WORK REQUEST A:
Which disciplines does the profile of Fredy Peccerelli say the Multidisciplinary Human Identification System applies?
WORK REQUEST B:
Can you carry on the profile of Fredy Peccerelli from the point where it stops?
━━ SOURCE TEXT
Fredy Armando Peccerelli Monterroso is an internationally renowned forensic anthropologist, human rights activist, and founding member of the Forensic Anthropology Foundation of Guatemala (FAFG). After returning to Guatemala in 1995, he dedicated his life to upholding human rights and dignity through the use of forensic sciences. He led the development and implementation of a Multidisciplinary Human Identification System that applies victim investigation, forensic-archaeology, forensic-anthropology, and forensic-genetics to uncover the identity of victims the Guatemalan civil conflict, and the truth behind their disappearance. FAFG is now sought to aid in international work in other post-conflict countries as well. Peccerelli has also received the Special Honours Medal from Governor General David Johnston, the Award for Human Rights Activist presented by the Abraham Lincoln Brigade Archives and the Puffin Foundation, the 2008 Heinz R. Pagels Human Rights of Science award, and he was the first recipient of the Washington Office on Latin America Human Rights Award. He was also recognized by Time Magazine and CNN’s 50 Latin American Leaders for the New Millennium.
━━━━
━━ DATA SECTION
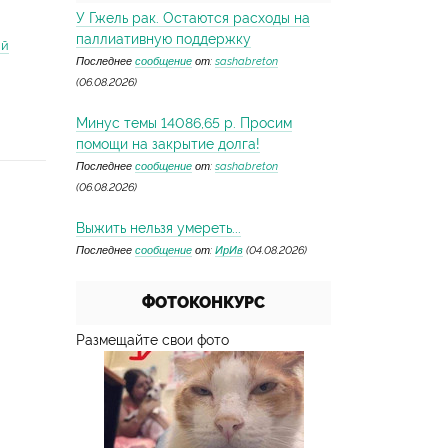
У Гжель рак. Остаются расходы на
паллиативную поддержку
ий
Последнее
сообщение
от:
sashabreton
(06.08.2026)
Минус темы 14086,65 р. Просим
помощи на закрытие долга!
Последнее
сообщение
от:
sashabreton
(06.08.2026)
Выжить нельзя умереть...
Последнее
сообщение
от:
ИрИв
(04.08.2026)
ФОТОКОНКУРС
Размещайте свои фото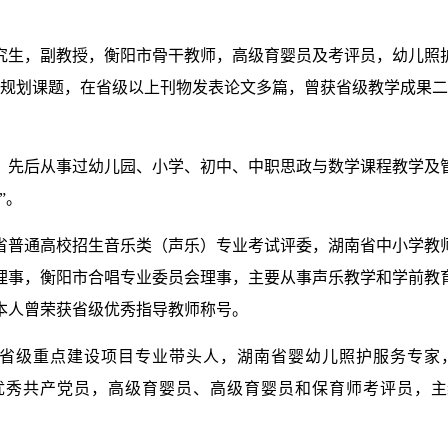
究生，副教授，衡阳市骨干教师，高级育婴员及考评员，幼儿照
级规划课题，在省级以上刊物发表论文多篇，曾获省级教学成果
，先后从事过幼儿园、小学、初中、中职思政与数学课程教学及管
”。
省普通高校招生音乐类（声乐）专业考试评委，湖南省中小学教
理事，衡阳市合唱专业委员会理事，主要从事声乐教学和学前教
本人曾荣获省级优秀指导教师称号。
育省级重点建设项目专业带头人
，
湖南省婴幼儿照护服务专家
优秀共产党员
，
高级育婴员、高级育婴员和保育师考评员
，
主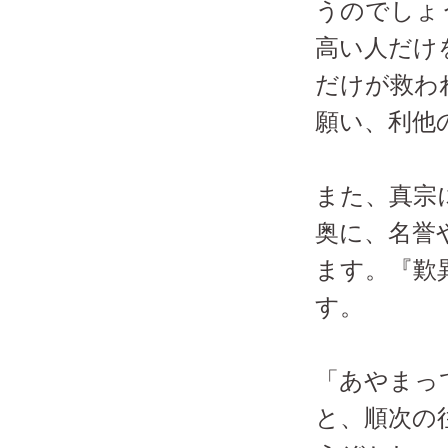
うのでしょ
高い人だけ
だけが救わ
願い、利他
また、真宗
奥に、名誉
ます。『歎
す。
「あやまっ
と、順次の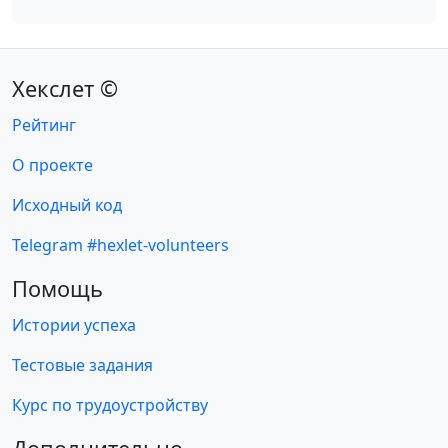
Хекслет ©
Рейтинг
О проекте
Исходный код
Telegram #hexlet-volunteers
Помощь
Истории успеха
Тестовые задания
Курс по трудоустройству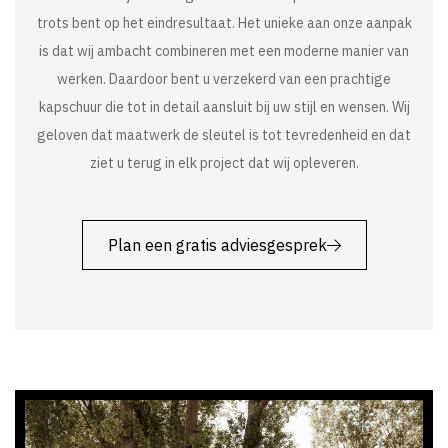
trots bent op het eindresultaat. Het unieke aan onze aanpak
is dat wij ambacht combineren met een moderne manier van
werken. Daardoor bent u verzekerd van een prachtige
kapschuur die tot in detail aansluit bij uw stijl en wensen. Wij
geloven dat maatwerk de sleutel is tot tevredenheid en dat
ziet u terug in elk project dat wij opleveren.
Plan een gratis adviesgesprek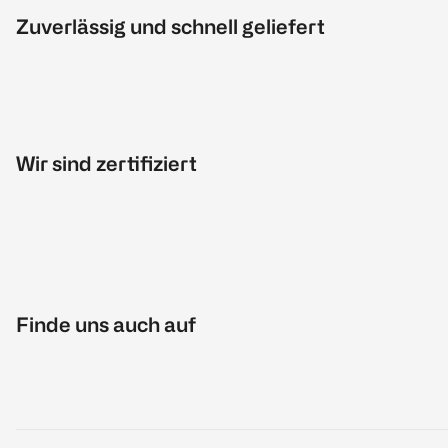
Zuverlässig und schnell geliefert
Wir sind zertifiziert
Finde uns auch auf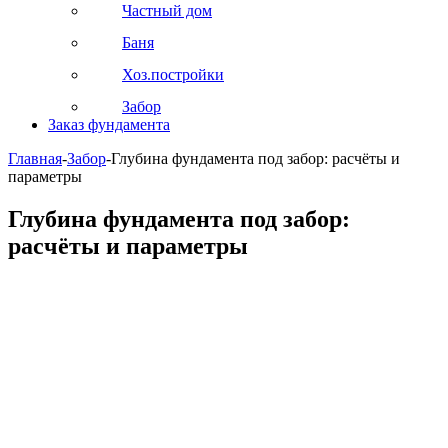
Частный дом
Баня
Хоз.постройки
Забор
Заказ фундамента
Главная
-
Забор
-
Глубина фундамента под забор: расчёты и
параметры
Глубина фундамента под забор:
расчёты и параметры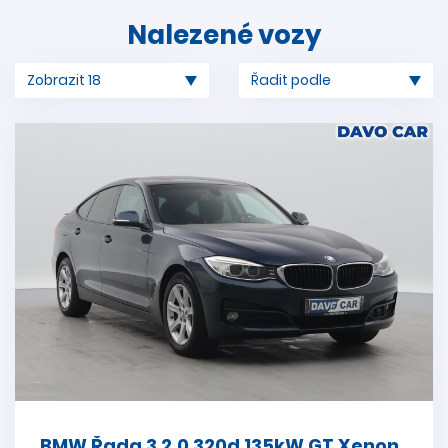
Nalezené vozy
BMW Řada 3 2.0 320d 135kW GT Xenon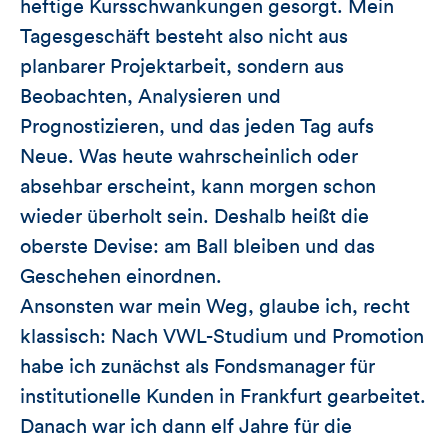
heftige Kursschwankungen gesorgt. Mein
Tagesgeschäft besteht also nicht aus
planbarer Projektarbeit, sondern aus
Beobachten, Analysieren und
Prognostizieren, und das jeden Tag aufs
Neue. Was heute wahrscheinlich oder
absehbar erscheint, kann morgen schon
wieder überholt sein. Deshalb heißt die
oberste Devise: am Ball bleiben und das
Geschehen einordnen.
Ansonsten war mein Weg, glaube ich, recht
klassisch: Nach VWL-Studium und Promotion
habe ich zunächst als Fondsmanager für
institutionelle Kunden in Frankfurt gearbeitet.
Danach war ich dann elf Jahre für die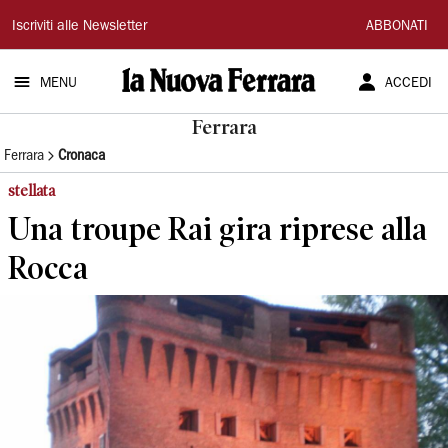
La
Iscriviti alle Newsletter
ABBONATI
Nuova
MENU
ACCEDI
Ferrara
Ferrara
Ferrara
Cronaca
stellata
Una troupe Rai gira riprese alla
Rocca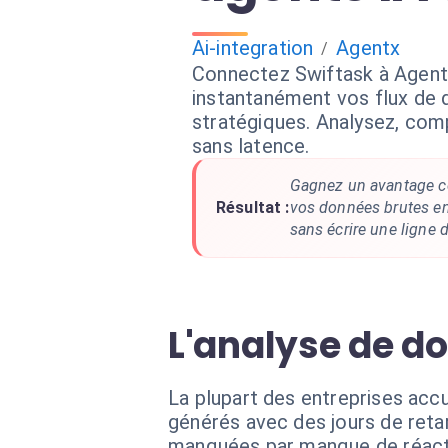
Ai-integration
Agentx
/
Connectez Swiftask à Agent
instantanément vos flux de 
stratégiques. Analysez, com
sans latence.
Gagnez un avantage co
Résultat :
vos données brutes en 
sans écrire une ligne 
L'analyse de do
La plupart des entreprises acc
générés avec des jours de reta
manquées par manque de réacti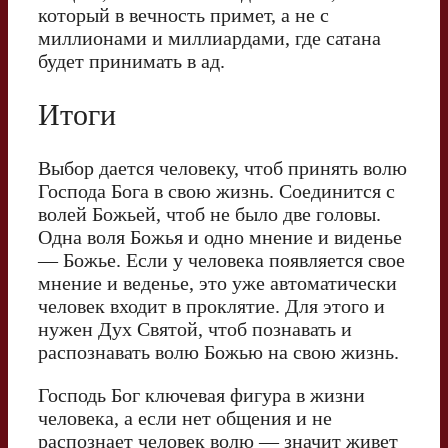
который в вечность примет, а не с
миллионами и миллиардами, где сатана
будет принимать в ад.
Итоги
Выбор дается человеку, чтоб принять волю
Господа Бога в свою жизнь. Соединится с
волей Божьей, чтоб не было две головы.
Одна воля Божья и одно мнение и виденье
— Божье. Если у человека появляется свое
мнение и веденье, это уже автоматически
человек входит в проклятие. Для этого и
нужен Дух Святой, чтоб познавать и
распознавать волю Божью на свою жизнь.
Господь Бог ключевая фигура в жизни
человека, а если нет общения и не
распознает человек волю — значит живет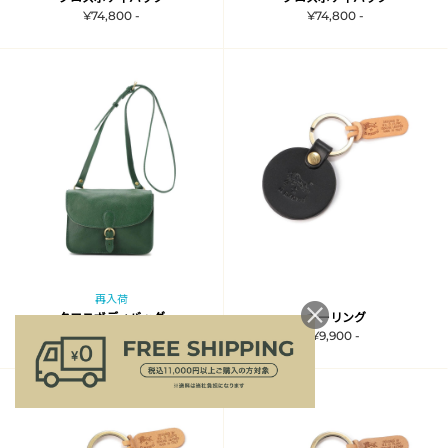
¥74,800 -
¥74,800 -
再入荷
クロスボディバッグ
キーリング
¥74,800 -
¥9,900 -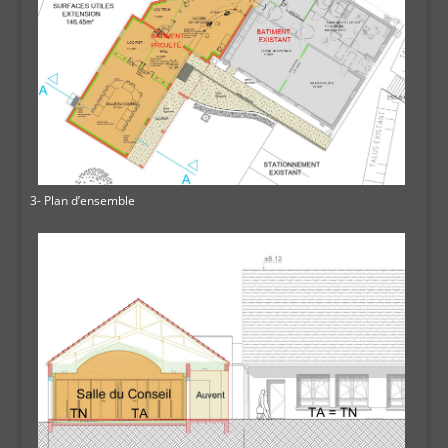
3- Plan d’ensemble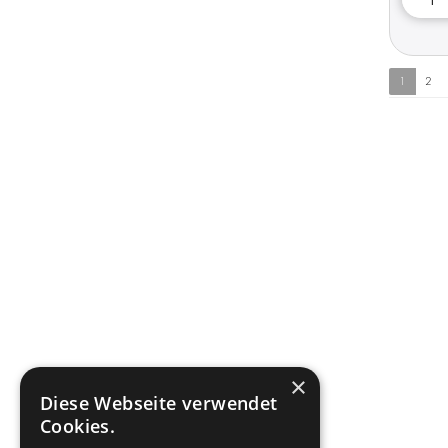
1
2
×
Diese Webseite verwendet
Cookies.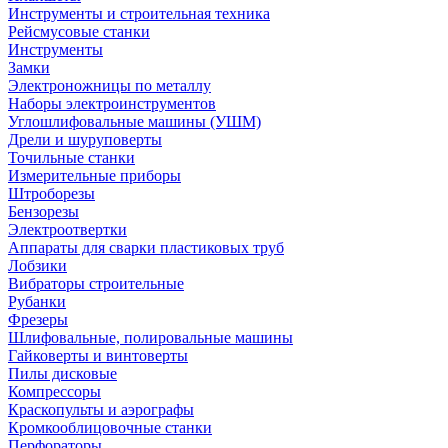
Инструменты и строительная техника
Рейсмусовые станки
Инструменты
Замки
Электроножницы по металлу
Наборы электроинструментов
Углошлифовальные машины (УШМ)
Дрели и шуруповерты
Точильные станки
Измерительные приборы
Штроборезы
Бензорезы
Электроотвертки
Аппараты для сварки пластиковых труб
Лобзики
Вибраторы строительные
Рубанки
Фрезеры
Шлифовальные, полировальные машины
Гайковерты и винтоверты
Пилы дисковые
Компрессоры
Краскопульты и аэрографы
Кромкооблицовочные станки
Перфораторы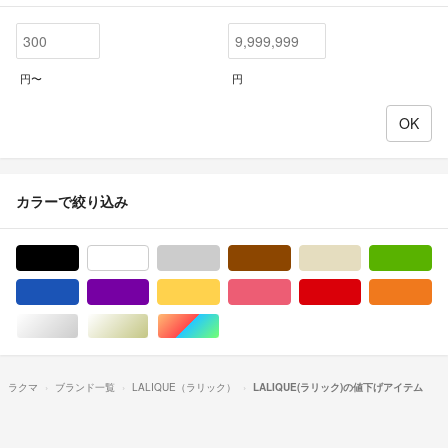
円〜
円
カラーで絞り込み
ブラック/黒色系
ホワイト/白色系
グレー/灰色系
ブラウン/茶色系
ベージュ系
グ
ブルー・ネイビー/青色系
パープル/紫色系
イエロー/黄色系
ピンク/桃色系
レッド/赤色系
オ
シルバー/銀色系
ゴールド/金色系
マルチカラー
ラクマ
ブランド一覧
LALIQUE（ラリック）
LALIQUE(ラリック)の値下げアイテム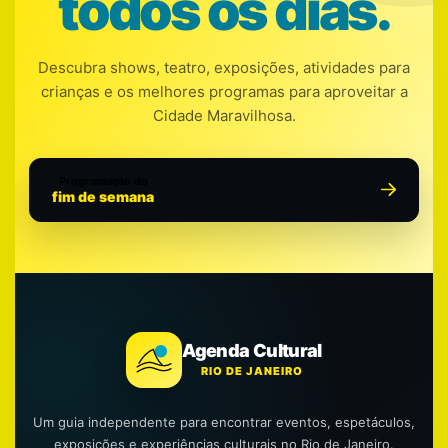
todos os dias.
Descubra shows, teatro, exposições, atividades para
crianças e os melhores programas para aproveitar a
Cidade Maravilhosa.
Programação do
fim de semana
Agenda Cultural
RIO DE JANEIRO
Um guia independente para encontrar eventos, espetáculos,
exposições e experiências culturais no Rio de Janeiro.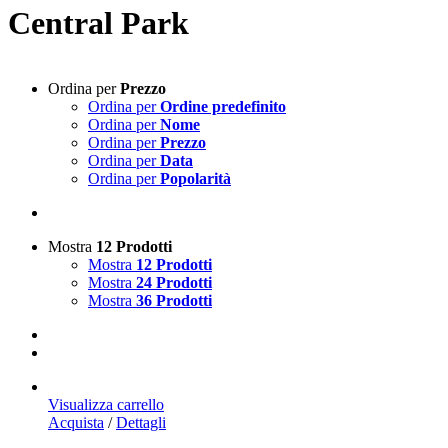
Central Park
Ordina per
Prezzo
Ordina per
Ordine predefinito
Ordina per
Nome
Ordina per
Prezzo
Ordina per
Data
Ordina per
Popolarità
Mostra
12 Prodotti
Mostra
12 Prodotti
Mostra
24 Prodotti
Mostra
36 Prodotti
Visualizza carrello
Acquista
/
Dettagli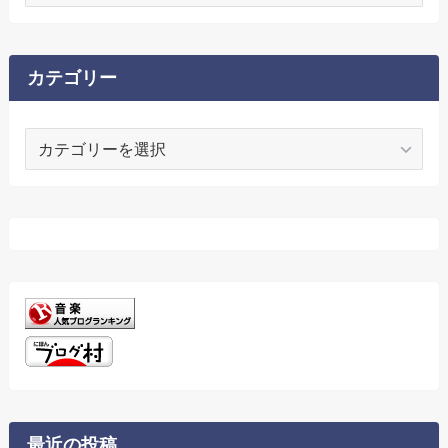
ー
カ
イ
ブ
カテゴリー
カ
テ
ゴ
リ
ー
最近の投稿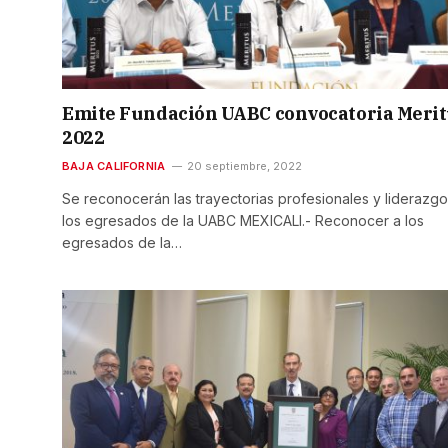
Emite Fundación UABC convocatoria Merit
2022
BAJA CALIFORNIA
20 septiembre, 2022
Se reconocerán las trayectorias profesionales y liderazg
los egresados de la UABC MEXICALI.- Reconocer a los
egresados de la…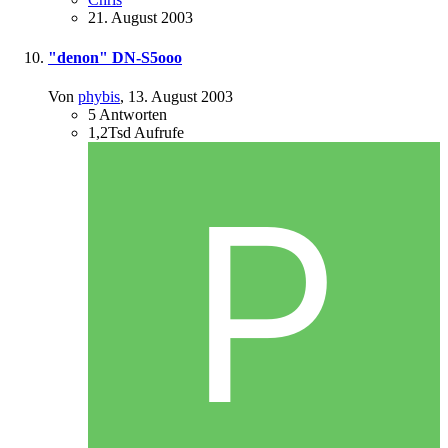
21. August 2003
"denon" DN-S5ooo
Von
phybis
,
13. August 2003
5
Antworten
1,2Tsd
Aufrufe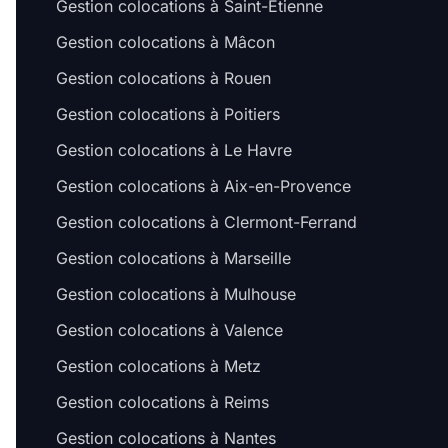
Gestion colocations à Saint-Étienne
Gestion colocations à Mâcon
Gestion colocations à Rouen
Gestion colocations à Poitiers
Gestion colocations à Le Havre
Gestion colocations à Aix-en-Provence
Gestion colocations à Clermont-Ferrand
Gestion colocations à Marseille
Gestion colocations à Mulhouse
Gestion colocations à Valence
Gestion colocations à Metz
Gestion colocations à Reims
Gestion colocations à Nantes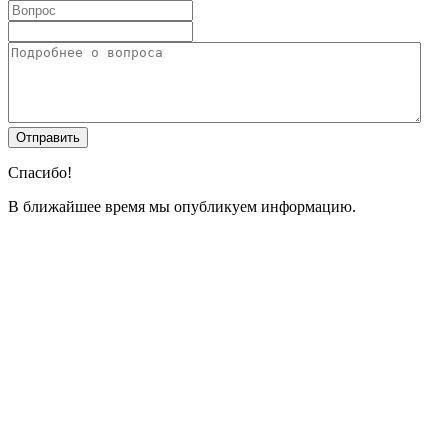
Спасибо!
В ближайшее время мы опубликуем информацию.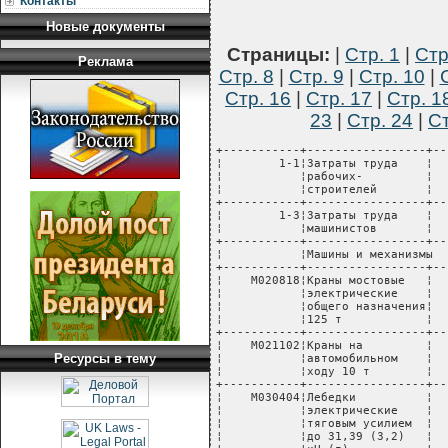
Контакты
Новые документы
Страницы:
|
Стр. 1
|
Стр
Реклама
Стр. 8
|
Стр. 9
|
Стр. 10
|
Стр. 16
|
Стр. 17
|
Стр. 1
23
|
Стр. 24
|
Ст
+-----------+-----------------+--
¦        1-1¦Затраты труда    ¦  
¦           ¦рабочих-         ¦  
¦           ¦строителей       ¦  
+-----------+-----------------+--
¦        1-3¦Затраты труда    ¦  
¦           ¦машинистов       ¦  
+-----------+-----------------+--
¦           ¦Машины и механизмы  
+-----------+-----------------+--
¦    М020818¦Краны мостовые   ¦  
¦           ¦электрические    ¦  
¦           ¦общего назначения¦  
¦           ¦125 т            ¦  
+-----------+-----------------+--
¦    М021102¦Краны на         ¦  
Ресурсы в тему
¦           ¦автомобильном    ¦  
¦           ¦ходу 10 т        ¦  
+-----------+-----------------+--
¦    М030404¦Лебедки          ¦  
¦           ¦электрические    ¦  
¦           ¦тяговым усилием  ¦  
¦           ¦до 31,39 (3,2)   ¦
━━━━
EXERCISE RESULT A:
victim investigation, forensic-archaeology, forensic-anthropology, forensic-genetics

EXERCISE RESULT B:
Peccerelli’s lecture discussed the state of Guatemala at the end of the 36-year armed civil conflict, with 1.5 million people internally displaced, 200 000 killed or disappeared, and 626 massacres committed at the hands of state security forces. Indigenous people were disproportionately targeted, comprising 83% of the victims, while state forces committed 93% of the crimes. He then discussed the process by which FAFG, a forensic anthropology project, was attempting to identify the bodies of those killed during the conflict. A unit of investigators gained community trust and conducted testimonial interviews in which families of the disappeared provided information about their clothes, childhood injuries, and teeth – anything that could help to identify the body. They also used collected DNA and specialized software to identify bodies. Peccerelli then discussed the careful documentation practices the team used in order to make sure that everything they uncovered could be used by families, prosecutors, and judges. He concluded by explaining the process of trying to find the graves of the disappeared, and discussed how once found, such graves provided evidence of the actions of state forces during the conflict, including that they moved prisoners around.

As a part of the Dunning Trust’s funding for this lecture, a $10 000 donation was made to Friends of FAFG to support their work.